Cody, and to an extent Park County, miss out on many large group conferences and other events each year because there isn't a building in Cody able to handle 500-plus people.

Determining whether the Park County Complex may offer a solution to that problem is the first step of the latest multi-governmental push to look at an events center in Cody able to handle more than the 300 people that current spaces such as the Holiday Inn and the museum are limited to.

“We’ve talked about opening up the middle and top floors of the complex for 500 plus groups — it wouldn’t necessarily compete with existing operations,” said Cody Mayor Matt Hall, who was joined by Buffalo Bill Center of the West Director of Revenue Bruce Sauers and Park County Travel Council Executive Director Ryan Hauck in presenting to commissioners.

Sauers, who is also on the board of the group that puts on the Winchester Gun Show each year in Cody, said the group could’ve added another 50 tables if they had the space. Now, the show will need a new venue regardless in a couple of years because Riley Arena will no longer be available due to a plan to keep the ice down for most of the year.

“We feel like this is an opportunity,” Hall said, noting that a new Cody convention center would impact not just Cody but Powell and the whole Big Horn Basin to an extent. “It would be a real opportunity to do something that would impact the whole area.”

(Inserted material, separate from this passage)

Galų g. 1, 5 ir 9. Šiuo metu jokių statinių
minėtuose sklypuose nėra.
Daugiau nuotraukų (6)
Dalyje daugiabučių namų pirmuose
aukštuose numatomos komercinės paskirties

Sauers said many of the people who come to conferences in places like Cody are also apt to come to town a few days early and stay a few days after, in large part to take advantage of attractions such as Yellowstone National Park.

He said people with SHOT Show, the massive firearms manufacturer trade show in Las Vegas, are interested in holding a trade show in Cody, but they would want 500-700 people to be able to come.

“I think there's an opportunity we may be missing,” he said. “A larger capacity conference center would be beneficial to the community at large.”

The county acquired the more than 116,000-square-foot building and the 22-acre campus from Marathon Oil Company in 2005. While the ground floor is largely taken over by the Cody Library, the upper two floors have seen a variety of organizations rent suites from the county, including Northwest College’s Cody campus and the Department of Family Services.

Commissioner Lloyd Thiel said that before a committee was formed, he wanted to have a structural engineer go through the building and determine its viability for renovation and its capacity to hold more than 500 people.

Commissioners agreed to have the county engineer look into the cost of setting that up. Brian Edwards predicted it could be done for roughly $10,000.